Task input:
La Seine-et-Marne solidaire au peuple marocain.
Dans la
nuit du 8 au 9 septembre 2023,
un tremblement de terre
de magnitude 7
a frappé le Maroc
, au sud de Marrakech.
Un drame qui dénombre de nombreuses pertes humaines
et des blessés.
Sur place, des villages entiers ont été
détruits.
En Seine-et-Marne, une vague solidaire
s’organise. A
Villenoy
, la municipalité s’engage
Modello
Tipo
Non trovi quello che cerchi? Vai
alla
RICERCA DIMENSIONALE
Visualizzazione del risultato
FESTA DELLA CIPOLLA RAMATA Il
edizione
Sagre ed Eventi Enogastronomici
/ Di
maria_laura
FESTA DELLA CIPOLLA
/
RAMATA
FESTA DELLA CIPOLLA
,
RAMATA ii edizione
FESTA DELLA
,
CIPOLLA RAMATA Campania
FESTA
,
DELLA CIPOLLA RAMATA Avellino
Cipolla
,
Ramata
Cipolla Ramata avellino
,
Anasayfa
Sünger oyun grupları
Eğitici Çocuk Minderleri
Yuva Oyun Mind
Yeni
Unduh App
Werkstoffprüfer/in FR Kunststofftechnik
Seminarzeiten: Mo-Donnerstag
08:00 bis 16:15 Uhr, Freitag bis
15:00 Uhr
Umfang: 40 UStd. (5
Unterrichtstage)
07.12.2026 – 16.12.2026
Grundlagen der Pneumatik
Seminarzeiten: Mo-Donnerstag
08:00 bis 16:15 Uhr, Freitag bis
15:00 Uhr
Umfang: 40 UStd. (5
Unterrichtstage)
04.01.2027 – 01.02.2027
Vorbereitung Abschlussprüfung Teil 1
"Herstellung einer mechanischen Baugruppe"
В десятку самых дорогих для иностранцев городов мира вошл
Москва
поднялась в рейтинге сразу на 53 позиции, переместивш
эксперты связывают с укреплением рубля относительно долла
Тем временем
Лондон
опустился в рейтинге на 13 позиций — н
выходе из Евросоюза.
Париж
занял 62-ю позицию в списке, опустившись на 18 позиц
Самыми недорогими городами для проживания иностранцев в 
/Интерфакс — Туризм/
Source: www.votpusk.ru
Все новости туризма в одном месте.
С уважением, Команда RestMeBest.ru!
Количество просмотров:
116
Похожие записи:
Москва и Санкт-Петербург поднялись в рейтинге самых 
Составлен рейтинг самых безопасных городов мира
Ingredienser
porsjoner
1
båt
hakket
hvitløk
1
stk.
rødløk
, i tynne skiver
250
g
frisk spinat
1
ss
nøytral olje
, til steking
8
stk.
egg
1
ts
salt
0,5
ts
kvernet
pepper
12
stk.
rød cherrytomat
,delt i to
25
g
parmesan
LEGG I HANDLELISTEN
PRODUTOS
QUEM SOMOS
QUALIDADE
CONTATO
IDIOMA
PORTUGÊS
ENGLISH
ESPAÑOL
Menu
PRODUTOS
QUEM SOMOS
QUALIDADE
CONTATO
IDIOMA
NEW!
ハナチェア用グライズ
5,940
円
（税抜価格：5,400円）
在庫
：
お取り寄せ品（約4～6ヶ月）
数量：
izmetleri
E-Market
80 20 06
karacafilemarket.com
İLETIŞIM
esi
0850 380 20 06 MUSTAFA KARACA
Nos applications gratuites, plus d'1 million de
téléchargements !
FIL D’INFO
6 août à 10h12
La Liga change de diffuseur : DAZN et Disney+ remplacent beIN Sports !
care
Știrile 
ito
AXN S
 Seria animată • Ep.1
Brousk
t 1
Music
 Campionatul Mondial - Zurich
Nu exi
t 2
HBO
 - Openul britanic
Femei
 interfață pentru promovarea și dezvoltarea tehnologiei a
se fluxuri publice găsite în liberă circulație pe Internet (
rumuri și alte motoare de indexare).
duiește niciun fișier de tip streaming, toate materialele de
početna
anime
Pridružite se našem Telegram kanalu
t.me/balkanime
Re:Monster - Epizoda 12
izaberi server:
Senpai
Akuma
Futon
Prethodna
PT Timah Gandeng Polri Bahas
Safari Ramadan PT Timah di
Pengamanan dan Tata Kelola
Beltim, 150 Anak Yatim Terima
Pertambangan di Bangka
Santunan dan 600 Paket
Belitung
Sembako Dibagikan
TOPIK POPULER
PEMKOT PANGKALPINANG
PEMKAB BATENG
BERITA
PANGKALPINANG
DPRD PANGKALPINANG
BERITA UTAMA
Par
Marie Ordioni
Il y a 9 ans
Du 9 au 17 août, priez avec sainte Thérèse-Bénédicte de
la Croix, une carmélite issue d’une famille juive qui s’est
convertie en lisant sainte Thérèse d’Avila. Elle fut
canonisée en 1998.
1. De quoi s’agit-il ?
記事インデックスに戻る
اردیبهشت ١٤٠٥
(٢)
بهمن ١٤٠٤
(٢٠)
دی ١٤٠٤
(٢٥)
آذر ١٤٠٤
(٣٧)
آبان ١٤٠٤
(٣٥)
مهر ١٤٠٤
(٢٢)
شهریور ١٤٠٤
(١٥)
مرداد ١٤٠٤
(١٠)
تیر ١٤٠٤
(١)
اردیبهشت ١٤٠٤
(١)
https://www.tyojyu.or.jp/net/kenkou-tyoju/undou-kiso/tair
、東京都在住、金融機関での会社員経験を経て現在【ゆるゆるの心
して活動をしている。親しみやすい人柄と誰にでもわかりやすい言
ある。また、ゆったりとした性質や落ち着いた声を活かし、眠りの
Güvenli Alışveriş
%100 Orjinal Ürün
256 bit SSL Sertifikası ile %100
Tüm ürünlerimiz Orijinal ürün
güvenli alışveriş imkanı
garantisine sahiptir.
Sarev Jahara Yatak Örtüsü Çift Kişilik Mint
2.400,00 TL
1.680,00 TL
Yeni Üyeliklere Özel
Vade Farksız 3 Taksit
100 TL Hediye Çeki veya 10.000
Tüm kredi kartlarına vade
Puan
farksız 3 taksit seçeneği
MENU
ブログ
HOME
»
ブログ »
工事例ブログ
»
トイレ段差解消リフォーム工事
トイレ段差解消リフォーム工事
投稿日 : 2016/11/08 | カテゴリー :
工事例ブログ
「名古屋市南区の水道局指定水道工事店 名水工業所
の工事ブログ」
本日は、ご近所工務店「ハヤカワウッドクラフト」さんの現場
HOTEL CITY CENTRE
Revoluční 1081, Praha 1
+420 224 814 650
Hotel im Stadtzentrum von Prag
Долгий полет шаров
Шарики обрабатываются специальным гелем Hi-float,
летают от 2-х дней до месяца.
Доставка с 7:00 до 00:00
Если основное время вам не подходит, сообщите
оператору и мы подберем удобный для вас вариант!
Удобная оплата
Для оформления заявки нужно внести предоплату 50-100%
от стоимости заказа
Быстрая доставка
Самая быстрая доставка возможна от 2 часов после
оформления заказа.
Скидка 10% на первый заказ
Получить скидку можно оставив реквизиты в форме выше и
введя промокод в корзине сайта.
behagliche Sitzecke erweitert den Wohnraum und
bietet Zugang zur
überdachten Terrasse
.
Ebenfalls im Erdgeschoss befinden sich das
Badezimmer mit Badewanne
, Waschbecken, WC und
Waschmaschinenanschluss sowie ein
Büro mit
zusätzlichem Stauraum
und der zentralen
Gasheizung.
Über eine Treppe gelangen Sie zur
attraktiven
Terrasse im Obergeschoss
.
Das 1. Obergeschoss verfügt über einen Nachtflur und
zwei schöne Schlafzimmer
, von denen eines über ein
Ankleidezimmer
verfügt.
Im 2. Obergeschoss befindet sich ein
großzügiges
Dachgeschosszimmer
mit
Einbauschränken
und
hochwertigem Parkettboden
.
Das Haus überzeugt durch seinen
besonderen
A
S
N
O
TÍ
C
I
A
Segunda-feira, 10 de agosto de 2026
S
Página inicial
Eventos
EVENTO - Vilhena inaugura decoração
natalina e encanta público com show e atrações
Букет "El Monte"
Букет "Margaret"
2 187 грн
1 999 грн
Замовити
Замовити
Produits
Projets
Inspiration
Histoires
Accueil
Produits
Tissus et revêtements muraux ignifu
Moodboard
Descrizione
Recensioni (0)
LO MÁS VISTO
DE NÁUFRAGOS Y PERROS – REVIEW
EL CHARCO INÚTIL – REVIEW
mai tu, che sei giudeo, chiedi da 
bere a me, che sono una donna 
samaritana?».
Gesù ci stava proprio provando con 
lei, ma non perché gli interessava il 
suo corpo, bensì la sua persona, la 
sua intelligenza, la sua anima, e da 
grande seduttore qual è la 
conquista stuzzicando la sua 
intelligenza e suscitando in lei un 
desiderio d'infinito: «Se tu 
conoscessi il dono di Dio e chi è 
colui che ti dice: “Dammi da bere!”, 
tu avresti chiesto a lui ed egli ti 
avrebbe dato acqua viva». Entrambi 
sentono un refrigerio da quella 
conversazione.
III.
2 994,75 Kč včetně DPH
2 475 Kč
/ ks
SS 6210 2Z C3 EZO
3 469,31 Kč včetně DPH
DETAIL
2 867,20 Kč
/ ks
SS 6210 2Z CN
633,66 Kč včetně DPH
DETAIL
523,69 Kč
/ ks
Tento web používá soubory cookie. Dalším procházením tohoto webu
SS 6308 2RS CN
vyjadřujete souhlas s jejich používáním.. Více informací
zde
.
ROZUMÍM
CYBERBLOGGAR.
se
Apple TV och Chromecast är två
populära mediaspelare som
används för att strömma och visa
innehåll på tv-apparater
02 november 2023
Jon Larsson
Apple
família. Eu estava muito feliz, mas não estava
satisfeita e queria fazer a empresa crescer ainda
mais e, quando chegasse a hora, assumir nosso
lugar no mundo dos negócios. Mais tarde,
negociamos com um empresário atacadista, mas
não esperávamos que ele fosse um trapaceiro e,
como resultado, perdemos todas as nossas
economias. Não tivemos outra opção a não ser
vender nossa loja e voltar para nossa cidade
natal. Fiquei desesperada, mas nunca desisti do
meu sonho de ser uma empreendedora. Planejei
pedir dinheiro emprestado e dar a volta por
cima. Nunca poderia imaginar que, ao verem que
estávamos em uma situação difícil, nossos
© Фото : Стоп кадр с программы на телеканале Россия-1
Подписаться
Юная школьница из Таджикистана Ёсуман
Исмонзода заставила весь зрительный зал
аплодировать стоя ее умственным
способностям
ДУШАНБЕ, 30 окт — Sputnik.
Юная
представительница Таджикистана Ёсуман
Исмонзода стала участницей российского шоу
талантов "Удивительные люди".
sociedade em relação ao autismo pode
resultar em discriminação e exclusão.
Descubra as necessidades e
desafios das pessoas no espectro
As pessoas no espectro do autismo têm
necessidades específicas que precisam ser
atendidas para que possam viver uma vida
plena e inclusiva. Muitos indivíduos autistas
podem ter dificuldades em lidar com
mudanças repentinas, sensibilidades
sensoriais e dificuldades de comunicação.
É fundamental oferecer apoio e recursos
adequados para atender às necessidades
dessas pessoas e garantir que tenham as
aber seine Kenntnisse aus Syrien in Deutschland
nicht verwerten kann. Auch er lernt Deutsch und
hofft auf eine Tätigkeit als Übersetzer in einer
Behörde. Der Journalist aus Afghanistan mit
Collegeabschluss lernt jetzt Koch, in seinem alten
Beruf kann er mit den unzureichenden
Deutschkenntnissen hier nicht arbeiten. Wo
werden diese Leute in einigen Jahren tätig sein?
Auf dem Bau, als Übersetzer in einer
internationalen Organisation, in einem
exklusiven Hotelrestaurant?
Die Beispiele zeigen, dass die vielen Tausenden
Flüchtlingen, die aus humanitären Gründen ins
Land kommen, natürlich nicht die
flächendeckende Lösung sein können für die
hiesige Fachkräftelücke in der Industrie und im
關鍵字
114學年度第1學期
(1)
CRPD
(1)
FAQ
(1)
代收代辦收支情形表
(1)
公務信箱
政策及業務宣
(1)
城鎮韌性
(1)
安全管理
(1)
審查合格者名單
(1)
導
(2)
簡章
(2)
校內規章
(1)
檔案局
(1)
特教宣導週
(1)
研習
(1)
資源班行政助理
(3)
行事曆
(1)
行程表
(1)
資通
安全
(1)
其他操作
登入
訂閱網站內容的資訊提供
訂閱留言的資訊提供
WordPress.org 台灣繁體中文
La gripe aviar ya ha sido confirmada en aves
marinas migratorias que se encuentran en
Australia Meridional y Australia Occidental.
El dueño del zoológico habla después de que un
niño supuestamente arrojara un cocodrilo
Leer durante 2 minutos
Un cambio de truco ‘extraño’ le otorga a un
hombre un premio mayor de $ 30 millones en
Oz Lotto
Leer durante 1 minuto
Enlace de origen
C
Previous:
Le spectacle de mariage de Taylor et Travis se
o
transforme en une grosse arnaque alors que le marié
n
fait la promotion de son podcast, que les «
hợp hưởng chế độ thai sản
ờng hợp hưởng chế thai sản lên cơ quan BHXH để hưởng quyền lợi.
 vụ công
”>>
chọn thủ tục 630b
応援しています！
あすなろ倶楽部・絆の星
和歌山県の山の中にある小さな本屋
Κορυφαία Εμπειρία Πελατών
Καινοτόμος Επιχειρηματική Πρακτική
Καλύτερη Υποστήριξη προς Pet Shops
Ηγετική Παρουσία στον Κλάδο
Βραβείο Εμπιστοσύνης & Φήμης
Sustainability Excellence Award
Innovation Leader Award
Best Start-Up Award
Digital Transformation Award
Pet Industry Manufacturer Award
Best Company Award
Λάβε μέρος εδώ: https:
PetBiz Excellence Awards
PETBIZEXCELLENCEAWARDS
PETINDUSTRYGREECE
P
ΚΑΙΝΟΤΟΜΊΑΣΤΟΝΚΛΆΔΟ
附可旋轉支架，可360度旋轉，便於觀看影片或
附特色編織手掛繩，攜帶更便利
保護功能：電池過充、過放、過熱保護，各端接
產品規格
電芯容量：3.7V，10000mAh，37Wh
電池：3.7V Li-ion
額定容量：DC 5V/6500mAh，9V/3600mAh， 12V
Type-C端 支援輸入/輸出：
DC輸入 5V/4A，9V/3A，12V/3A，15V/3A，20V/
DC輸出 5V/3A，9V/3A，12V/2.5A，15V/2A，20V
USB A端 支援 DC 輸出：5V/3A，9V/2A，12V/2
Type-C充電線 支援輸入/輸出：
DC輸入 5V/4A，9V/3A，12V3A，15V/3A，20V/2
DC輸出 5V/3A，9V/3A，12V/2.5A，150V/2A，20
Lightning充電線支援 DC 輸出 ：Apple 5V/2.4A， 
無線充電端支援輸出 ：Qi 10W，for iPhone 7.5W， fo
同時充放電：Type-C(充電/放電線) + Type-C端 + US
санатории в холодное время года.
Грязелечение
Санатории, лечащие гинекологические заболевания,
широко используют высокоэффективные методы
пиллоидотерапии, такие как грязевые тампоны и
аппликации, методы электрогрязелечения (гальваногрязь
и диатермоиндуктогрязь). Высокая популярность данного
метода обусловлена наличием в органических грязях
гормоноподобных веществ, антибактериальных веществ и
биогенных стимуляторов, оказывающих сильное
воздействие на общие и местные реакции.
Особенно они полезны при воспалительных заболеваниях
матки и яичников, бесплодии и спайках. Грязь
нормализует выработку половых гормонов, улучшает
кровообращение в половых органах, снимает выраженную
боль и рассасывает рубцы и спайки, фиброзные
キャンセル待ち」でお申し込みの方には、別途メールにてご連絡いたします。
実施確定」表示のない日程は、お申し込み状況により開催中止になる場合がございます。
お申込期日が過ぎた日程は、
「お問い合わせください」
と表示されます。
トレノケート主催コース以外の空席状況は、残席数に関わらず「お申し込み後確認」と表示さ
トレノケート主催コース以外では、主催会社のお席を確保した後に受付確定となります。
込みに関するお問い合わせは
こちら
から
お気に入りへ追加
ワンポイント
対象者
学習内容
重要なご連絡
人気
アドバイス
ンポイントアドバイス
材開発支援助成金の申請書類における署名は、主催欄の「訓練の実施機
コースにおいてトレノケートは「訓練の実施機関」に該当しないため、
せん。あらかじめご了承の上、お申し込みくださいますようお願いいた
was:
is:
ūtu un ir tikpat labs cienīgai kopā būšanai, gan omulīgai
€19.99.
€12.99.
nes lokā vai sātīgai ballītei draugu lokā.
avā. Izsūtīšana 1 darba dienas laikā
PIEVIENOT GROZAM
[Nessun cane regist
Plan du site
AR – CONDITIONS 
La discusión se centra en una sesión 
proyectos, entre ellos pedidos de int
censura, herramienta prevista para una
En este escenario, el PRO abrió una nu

To-do item: Lines above with "Исмонзода": state how many, nothing more.

Reply to the task: 2